====== Provided material

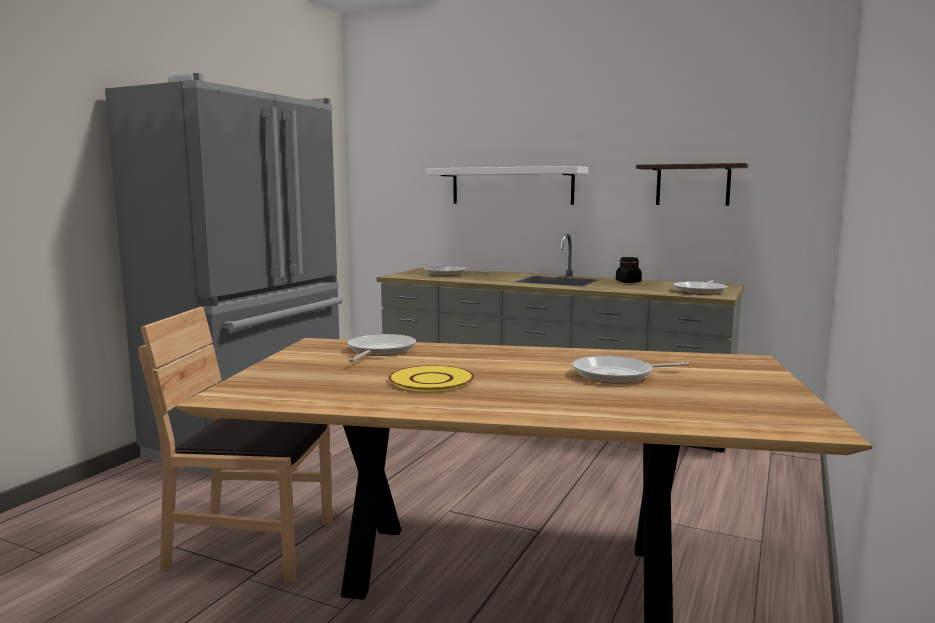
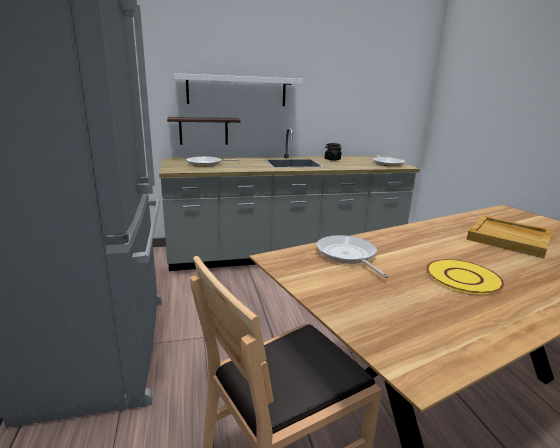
camera: 40 degrees left, 10 degrees up
frying pan [572,355,689,384] -> beige tray [466,216,553,258]
shelf [636,163,748,206] -> shelf moved to [167,117,241,145]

============

Problem requirements - Pictures are to be dropped, and the remaining data set down exactly.

Completed task -
camera: 40 degrees left, 10 degrees up
frying pan [572,355,689,384] -> beige tray [466,216,553,258]
shelf [636,163,748,206] -> shelf moved to [167,117,241,145]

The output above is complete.